*Problem details*. From the line with "61.8\% of global" to the line with "With vehicles on", retype every line exactly, including those two, and leave out the rest of the data below.

#####

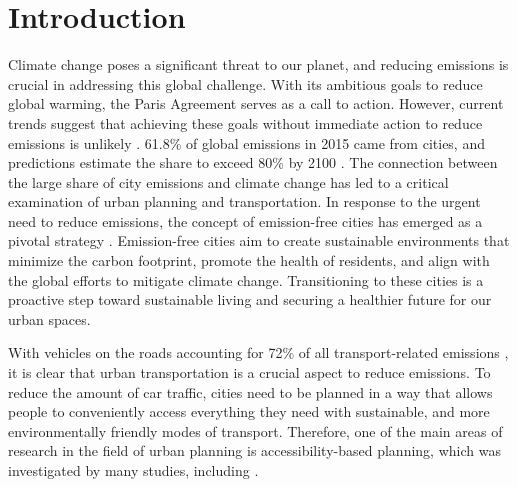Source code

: \clearpage
\section{Introduction}
\label{sec:introduction}


Climate change poses a significant threat to our planet, and reducing emissions is crucial in addressing this global challenge.
With its ambitious goals to reduce global warming, the Paris Agreement serves as a call to action.
However, current trends suggest that achieving these goals without immediate action to reduce emissions is unlikely .
61.8\% of global emissions in 2015 came from cities, and predictions estimate the share to exceed 80\% by 2100 .
The connection between the large share of city emissions and climate change has led to a critical examination of urban planning and transportation.
In response to the urgent need to reduce emissions, the concept of emission-free cities has emerged as a pivotal strategy .
Emission-free cities aim to create sustainable environments that minimize the carbon footprint, promote the health of residents, and align with the global efforts to mitigate climate change.
Transitioning to these cities is a proactive step toward sustainable living and securing a healthier future for our urban spaces.


With vehicles on the roads accounting for 72\% of all transport-related emissions , it is clear that urban transportation is a crucial aspect to reduce emissions.
To reduce the amount of car traffic, cities need to be planned in a way that allows people to conveniently access everything they need with sustainable, and more environmentally friendly modes of transport.
Therefore, one of the main areas of research in the field of urban planning is accessibility-based planning, which was investigated by many studies, including .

#####

*Your solution*.
61.8\% of global emissions in 2015 came from cities, and predictions estimate the share to exceed 80\% by 2100 .
The connection between the large share of city emissions and climate change has led to a critical examination of urban planning and transportation.
In response to the urgent need to reduce emissions, the concept of emission-free cities has emerged as a pivotal strategy .
Emission-free cities aim to create sustainable environments that minimize the carbon footprint, promote the health of residents, and align with the global efforts to mitigate climate change.
Transitioning to these cities is a proactive step toward sustainable living and securing a healthier future for our urban spaces.


With vehicles on the roads accounting for 72\% of all transport-related emissions , it is clear that urban transportation is a crucial aspect to reduce emissions.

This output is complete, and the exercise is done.